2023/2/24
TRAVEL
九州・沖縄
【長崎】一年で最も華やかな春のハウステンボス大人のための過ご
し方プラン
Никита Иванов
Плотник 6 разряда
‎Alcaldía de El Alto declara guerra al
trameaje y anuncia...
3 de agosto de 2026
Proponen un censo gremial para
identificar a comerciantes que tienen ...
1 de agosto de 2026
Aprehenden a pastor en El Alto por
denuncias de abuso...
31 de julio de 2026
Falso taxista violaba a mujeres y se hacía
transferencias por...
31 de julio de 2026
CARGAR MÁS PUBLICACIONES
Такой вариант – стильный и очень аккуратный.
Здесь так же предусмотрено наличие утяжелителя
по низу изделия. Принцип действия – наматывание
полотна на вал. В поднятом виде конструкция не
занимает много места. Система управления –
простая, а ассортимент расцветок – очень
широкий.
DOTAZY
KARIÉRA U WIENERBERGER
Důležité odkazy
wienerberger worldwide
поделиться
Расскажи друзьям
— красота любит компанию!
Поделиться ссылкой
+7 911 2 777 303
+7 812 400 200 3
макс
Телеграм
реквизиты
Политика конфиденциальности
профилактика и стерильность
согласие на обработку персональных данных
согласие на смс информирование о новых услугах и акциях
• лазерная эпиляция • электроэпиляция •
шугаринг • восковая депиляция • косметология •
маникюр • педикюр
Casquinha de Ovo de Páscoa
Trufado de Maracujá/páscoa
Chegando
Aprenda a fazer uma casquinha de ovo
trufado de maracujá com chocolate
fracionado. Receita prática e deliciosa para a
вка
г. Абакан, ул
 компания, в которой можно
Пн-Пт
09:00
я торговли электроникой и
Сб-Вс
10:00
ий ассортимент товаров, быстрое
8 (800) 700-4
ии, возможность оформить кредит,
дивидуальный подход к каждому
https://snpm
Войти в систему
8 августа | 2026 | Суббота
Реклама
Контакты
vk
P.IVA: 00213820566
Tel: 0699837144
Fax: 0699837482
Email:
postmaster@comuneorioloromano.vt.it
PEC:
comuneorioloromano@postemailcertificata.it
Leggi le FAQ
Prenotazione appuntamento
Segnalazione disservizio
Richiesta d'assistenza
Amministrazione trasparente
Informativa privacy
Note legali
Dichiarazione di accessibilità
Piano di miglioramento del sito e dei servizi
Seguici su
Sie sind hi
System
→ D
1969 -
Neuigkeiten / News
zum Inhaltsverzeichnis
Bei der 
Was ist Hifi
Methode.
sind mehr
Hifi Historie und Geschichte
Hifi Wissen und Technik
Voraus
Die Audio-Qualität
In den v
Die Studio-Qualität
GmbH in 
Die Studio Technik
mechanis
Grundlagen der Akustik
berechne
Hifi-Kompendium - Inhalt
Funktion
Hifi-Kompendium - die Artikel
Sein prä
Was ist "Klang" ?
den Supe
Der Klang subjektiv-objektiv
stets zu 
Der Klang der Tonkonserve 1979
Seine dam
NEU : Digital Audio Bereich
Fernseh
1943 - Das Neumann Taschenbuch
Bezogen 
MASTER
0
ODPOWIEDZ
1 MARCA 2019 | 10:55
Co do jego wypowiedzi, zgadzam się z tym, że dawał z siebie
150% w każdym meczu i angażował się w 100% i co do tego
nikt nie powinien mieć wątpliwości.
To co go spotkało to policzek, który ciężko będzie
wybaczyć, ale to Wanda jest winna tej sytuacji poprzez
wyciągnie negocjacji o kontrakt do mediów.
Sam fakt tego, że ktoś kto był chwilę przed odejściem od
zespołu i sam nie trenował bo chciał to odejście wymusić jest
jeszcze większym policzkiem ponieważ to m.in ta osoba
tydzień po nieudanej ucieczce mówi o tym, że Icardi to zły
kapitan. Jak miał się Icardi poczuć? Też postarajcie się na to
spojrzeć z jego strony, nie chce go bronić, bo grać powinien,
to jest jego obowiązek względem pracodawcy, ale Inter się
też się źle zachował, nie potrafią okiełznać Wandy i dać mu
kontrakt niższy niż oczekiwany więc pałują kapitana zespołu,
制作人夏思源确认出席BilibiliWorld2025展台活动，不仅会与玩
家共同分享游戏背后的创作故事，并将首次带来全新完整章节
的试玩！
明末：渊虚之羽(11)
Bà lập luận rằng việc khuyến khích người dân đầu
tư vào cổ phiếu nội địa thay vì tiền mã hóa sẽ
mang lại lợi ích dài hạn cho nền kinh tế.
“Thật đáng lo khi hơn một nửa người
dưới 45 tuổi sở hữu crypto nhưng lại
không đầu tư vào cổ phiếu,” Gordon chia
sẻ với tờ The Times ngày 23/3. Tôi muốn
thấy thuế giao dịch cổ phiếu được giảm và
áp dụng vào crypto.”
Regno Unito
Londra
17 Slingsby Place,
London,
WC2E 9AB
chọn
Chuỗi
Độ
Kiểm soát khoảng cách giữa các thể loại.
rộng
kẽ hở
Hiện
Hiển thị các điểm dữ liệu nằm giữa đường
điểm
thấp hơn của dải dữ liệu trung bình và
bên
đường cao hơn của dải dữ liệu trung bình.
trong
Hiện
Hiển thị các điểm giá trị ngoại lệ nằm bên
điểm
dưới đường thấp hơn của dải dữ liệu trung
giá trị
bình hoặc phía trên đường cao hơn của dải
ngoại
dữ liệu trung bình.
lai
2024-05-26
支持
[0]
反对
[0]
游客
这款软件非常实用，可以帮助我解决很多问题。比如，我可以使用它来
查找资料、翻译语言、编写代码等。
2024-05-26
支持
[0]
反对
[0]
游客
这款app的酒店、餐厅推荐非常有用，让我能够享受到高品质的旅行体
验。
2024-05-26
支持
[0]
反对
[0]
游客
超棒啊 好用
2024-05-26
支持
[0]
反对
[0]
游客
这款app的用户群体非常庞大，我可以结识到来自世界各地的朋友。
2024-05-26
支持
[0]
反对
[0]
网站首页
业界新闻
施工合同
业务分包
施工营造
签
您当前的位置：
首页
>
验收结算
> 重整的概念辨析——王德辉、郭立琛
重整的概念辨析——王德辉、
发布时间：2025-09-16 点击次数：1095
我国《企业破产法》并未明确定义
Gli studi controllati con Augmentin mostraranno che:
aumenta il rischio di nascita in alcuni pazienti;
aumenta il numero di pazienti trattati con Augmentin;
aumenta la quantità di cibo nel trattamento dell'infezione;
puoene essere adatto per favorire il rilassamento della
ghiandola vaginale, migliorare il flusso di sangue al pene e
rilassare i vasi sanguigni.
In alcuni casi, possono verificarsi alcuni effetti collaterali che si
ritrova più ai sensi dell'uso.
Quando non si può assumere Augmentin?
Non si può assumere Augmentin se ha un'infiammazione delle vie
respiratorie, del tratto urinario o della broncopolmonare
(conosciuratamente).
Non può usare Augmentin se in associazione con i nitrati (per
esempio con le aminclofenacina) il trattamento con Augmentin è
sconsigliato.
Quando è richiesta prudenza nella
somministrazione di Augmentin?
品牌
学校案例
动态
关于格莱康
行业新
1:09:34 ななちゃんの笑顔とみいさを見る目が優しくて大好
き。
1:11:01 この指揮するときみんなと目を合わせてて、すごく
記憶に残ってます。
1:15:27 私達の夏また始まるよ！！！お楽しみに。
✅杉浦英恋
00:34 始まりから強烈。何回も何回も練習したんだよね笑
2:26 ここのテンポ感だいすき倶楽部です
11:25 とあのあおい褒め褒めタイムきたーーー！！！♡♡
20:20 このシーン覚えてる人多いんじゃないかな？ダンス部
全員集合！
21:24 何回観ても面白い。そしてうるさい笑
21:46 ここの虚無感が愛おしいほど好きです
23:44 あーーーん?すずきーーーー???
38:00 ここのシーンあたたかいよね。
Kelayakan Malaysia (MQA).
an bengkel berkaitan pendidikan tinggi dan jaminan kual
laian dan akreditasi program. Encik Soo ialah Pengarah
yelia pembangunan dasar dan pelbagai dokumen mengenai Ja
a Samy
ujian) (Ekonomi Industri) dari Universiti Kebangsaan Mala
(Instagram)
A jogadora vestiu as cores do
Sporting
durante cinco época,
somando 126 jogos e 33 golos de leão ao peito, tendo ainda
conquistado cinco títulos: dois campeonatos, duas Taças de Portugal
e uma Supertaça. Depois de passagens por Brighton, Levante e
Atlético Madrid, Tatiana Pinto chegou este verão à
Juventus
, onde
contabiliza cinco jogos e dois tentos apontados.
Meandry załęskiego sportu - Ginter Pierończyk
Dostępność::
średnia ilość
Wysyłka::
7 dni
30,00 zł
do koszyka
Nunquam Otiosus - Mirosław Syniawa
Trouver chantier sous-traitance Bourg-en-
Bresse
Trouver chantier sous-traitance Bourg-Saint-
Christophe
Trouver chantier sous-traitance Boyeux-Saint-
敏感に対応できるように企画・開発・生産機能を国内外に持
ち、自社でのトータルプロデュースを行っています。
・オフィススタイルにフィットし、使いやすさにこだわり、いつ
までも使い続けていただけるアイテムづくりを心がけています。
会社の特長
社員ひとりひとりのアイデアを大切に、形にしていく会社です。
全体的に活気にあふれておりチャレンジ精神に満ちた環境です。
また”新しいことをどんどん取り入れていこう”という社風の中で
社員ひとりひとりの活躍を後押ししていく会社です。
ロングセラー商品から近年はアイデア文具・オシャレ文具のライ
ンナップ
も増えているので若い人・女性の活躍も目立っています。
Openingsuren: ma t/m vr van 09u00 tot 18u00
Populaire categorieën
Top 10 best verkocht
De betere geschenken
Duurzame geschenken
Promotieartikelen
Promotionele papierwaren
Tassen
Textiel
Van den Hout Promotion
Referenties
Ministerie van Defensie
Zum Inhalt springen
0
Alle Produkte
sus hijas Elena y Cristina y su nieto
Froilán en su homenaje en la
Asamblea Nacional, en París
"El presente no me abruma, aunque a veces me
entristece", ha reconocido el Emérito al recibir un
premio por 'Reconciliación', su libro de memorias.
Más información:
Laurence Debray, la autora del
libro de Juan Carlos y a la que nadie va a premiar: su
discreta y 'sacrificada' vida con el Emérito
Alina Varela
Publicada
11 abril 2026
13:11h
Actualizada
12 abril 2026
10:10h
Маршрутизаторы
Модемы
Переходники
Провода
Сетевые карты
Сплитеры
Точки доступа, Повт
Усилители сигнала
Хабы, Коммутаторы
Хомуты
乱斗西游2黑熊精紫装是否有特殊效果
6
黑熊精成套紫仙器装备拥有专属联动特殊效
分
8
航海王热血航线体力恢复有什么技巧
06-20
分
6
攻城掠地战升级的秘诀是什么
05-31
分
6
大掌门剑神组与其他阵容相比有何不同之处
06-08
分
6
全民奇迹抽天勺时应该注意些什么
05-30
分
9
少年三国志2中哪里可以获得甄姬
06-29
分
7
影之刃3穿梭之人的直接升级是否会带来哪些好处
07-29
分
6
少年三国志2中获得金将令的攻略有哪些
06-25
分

#### Exercise:
Could you give the records again from their first line through the line containing "Hifi Historie und Geschichte", changing "Prenotazione appuntamento" to "Richiesta appuntamento" and leaving everything else the same?

#### Response to this task:
2023/2/24
TRAVEL
九州・沖縄
【長崎】一年で最も華やかな春のハウステンボス大人のための過ご
し方プラン
Никита Иванов
Плотник 6 разряда
‎Alcaldía de El Alto declara guerra al
trameaje y anuncia...
3 de agosto de 2026
Proponen un censo gremial para
identificar a comerciantes que tienen ...
1 de agosto de 2026
Aprehenden a pastor en El Alto por
denuncias de abuso...
31 de julio de 2026
Falso taxista violaba a mujeres y se hacía
transferencias por...
31 de julio de 2026
CARGAR MÁS PUBLICACIONES
Такой вариант – стильный и очень аккуратный.
Здесь так же предусмотрено наличие утяжелителя
по низу изделия. Принцип действия – наматывание
полотна на вал. В поднятом виде конструкция не
занимает много места. Система управления –
простая, а ассортимент расцветок – очень
широкий.
DOTAZY
KARIÉRA U WIENERBERGER
Důležité odkazy
wienerberger worldwide
поделиться
Расскажи друзьям
— красота любит компанию!
Поделиться ссылкой
+7 911 2 777 303
+7 812 400 200 3
макс
Телеграм
реквизиты
Политика конфиденциальности
профилактика и стерильность
согласие на обработку персональных данных
согласие на смс информирование о новых услугах и акциях
• лазерная эпиляция • электроэпиляция •
шугаринг • восковая депиляция • косметология •
маникюр • педикюр
Casquinha de Ovo de Páscoa
Trufado de Maracujá/páscoa
Chegando
Aprenda a fazer uma casquinha de ovo
trufado de maracujá com chocolate
fracionado. Receita prática e deliciosa para a
вка
г. Абакан, ул
 компания, в которой можно
Пн-Пт
09:00
я торговли электроникой и
Сб-Вс
10:00
ий ассортимент товаров, быстрое
8 (800) 700-4
ии, возможность оформить кредит,
дивидуальный подход к каждому
https://snpm
Войти в систему
8 августа | 2026 | Суббота
Реклама
Контакты
vk
P.IVA: 00213820566
Tel: 0699837144
Fax: 0699837482
Email:
postmaster@comuneorioloromano.vt.it
PEC:
comuneorioloromano@postemailcertificata.it
Leggi le FAQ
Richiesta appuntamento
Segnalazione disservizio
Richiesta d'assistenza
Amministrazione trasparente
Informativa privacy
Note legali
Dichiarazione di accessibilità
Piano di miglioramento del sito e dei servizi
Seguici su
Sie sind hi
System
→ D
1969 -
Neuigkeiten / News
zum Inhaltsverzeichnis
Bei der 
Was ist Hifi
Methode.
sind mehr
Hifi Historie und Geschichte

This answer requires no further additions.